Marcher dans une ville qui ne devrait plus être là, emprunter les mêmes perspectives que les Romains du Ier siècle avant notre ère, c’est le premier émerveillement. La chance d’avoir un ciel voilé, qui protège du cagnard, aide beaucoup aussi. En son temps, Pompéi était une ville très moyenne, hyper-normale, un peu médiocre. Elle est devenue un joyau pour nous.

Les fresques intérieures de ses villas font comprendre la perte tragique et irrémédiable que représente la disparition des peintures antiques l’histoire de l’art.

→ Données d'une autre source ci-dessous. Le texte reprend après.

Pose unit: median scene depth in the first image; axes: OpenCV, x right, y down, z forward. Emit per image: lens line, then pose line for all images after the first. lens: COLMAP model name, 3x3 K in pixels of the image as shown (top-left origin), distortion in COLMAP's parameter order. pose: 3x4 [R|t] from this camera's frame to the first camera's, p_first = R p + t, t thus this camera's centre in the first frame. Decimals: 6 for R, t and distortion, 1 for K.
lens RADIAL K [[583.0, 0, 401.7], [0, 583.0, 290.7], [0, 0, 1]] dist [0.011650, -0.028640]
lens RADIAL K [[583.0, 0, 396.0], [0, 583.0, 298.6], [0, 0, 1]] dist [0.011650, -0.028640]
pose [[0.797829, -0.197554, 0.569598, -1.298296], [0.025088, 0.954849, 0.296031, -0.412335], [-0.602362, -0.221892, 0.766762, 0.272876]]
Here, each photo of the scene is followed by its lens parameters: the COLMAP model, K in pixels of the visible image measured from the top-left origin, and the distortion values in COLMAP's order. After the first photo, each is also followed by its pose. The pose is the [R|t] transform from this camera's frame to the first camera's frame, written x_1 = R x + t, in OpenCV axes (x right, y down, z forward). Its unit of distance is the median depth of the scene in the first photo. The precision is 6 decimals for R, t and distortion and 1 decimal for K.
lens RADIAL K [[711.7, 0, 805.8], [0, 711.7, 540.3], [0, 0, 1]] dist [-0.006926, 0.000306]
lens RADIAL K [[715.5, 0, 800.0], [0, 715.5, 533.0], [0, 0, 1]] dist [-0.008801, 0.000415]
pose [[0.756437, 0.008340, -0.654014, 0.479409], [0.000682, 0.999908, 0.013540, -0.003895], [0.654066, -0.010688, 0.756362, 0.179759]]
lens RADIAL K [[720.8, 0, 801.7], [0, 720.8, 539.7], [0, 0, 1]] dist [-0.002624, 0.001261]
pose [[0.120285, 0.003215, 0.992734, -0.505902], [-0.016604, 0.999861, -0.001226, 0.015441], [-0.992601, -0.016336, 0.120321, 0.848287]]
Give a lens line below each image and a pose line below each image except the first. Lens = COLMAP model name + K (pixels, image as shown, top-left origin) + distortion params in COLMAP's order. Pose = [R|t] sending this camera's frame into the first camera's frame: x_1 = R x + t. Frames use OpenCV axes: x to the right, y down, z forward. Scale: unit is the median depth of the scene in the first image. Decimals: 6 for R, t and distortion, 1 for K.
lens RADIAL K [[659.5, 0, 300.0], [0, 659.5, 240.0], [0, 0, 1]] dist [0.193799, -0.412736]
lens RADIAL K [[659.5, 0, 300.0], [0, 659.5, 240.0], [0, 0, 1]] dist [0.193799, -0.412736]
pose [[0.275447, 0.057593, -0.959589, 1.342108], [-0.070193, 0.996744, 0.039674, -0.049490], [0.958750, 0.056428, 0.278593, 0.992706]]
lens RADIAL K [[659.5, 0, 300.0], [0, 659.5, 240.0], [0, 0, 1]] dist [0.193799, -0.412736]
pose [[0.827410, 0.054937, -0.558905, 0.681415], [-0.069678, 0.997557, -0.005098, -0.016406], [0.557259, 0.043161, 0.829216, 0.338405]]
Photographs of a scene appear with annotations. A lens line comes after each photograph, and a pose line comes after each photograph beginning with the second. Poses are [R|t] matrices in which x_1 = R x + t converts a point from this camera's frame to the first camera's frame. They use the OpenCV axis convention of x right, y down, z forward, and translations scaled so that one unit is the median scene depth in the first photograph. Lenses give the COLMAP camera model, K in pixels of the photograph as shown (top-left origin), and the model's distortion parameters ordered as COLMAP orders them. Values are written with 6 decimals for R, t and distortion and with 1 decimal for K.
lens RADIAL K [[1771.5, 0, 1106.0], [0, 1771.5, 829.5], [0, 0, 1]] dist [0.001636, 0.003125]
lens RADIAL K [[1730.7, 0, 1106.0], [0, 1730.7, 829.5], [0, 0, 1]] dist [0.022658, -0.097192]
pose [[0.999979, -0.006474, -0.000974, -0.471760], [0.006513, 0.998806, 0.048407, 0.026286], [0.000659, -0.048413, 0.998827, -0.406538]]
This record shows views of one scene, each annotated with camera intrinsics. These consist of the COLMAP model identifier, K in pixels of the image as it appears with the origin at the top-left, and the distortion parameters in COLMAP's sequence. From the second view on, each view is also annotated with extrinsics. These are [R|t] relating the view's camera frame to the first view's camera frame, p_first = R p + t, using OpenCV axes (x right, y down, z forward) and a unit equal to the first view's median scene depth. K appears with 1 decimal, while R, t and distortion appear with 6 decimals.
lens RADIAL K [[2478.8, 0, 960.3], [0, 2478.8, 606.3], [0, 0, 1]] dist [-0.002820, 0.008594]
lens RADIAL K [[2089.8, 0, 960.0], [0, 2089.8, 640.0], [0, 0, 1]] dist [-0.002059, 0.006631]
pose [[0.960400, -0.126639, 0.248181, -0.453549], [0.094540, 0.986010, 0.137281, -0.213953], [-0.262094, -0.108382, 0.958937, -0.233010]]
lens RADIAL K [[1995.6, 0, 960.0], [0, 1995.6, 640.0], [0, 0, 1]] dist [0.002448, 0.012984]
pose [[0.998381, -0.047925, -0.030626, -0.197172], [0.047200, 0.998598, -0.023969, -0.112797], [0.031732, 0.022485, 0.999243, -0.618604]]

On erre dans une ville couverte d’inscriptions et de graffitis, des murs qui sont des gueuloirs, comme à Naples, avec ses ordures, ses élévations amoureuses, certains tabous qui ne sont plus les nôtres, notamment cette sacralité païenne du phallus, qui vaut aussi bien pour Eros et le commerce.

Enfin, l’incroyable Villa des mystères, au salon rouge décoré d’une allégorie dont le sens s’est perdu tant il est prolifique. Pour son exégèse, on ne peut s’y prendre qu’en poète.

L'île d'Arturo, Elsa Morante

C’est le roman de Procida, que je m’étais juré d’emporter le jour où je visiterais l’île. Voici dix ans qu’on me l’a offert. J’ai séjourné sur l’île cet été. Procida a bien changé depuis l’époque d’Arturo. C’était voici moins d’un siècle, peu avant une première guerre mondiale qui clôt le roman et fait retomber Procida dans l’Histoire. Car l’île du roman est drapée dans une éternité propre aux pays archaïques, où les gens vivent pieds nus et sans électricité alors qu’ils ne se trouvent qu’à trente minutes en bateau de Naples.

A présent, à l’idée de mourir, de quitter cette vie et cette belle petite île de Procida, où j’ai connu toutes les insouciances et tous les bonheurs, je me console avec un espoir : il y en a qui croient que les morts sont des esprits et qu’ils voient tout : peut-être est-ce vrai ?
— L'île d'Arturo, Elsa Morante

C’est un magnifique livre d’été, le mythe d’un petit garçon qui devient un homme, avec ses plaisirs faciles de romans de grand air et d’appel de vie, de soleil infini, mais aussi de révélations crues : la lâcheté d’un père, le désamour des femmes, la bestialité du sexe. Il dépeint la solitude enchantée d’un gamin livré à lui-même, sur une île hors de l’univers.

J’ai lu ce roman avec grand appétit, malgré quelques poussées de sentimentalisme et des montées d’émotion un peu trop soulignées. L’île d’Arturo restitue la joie immensément solaire des après-midis d’enfance où tout semble possible. Il est plein d’une joie d’être au monde qu’on retrouve en se promenant entre les maisons colorées de Procida, aux murs arrondis et polis, presque troglodytes, sous le cagnard de quinze heures et sur le pavage de pierres noires qui vous chauffent les pieds à travers les semelles, juste avant plonger dans l’eau bleue.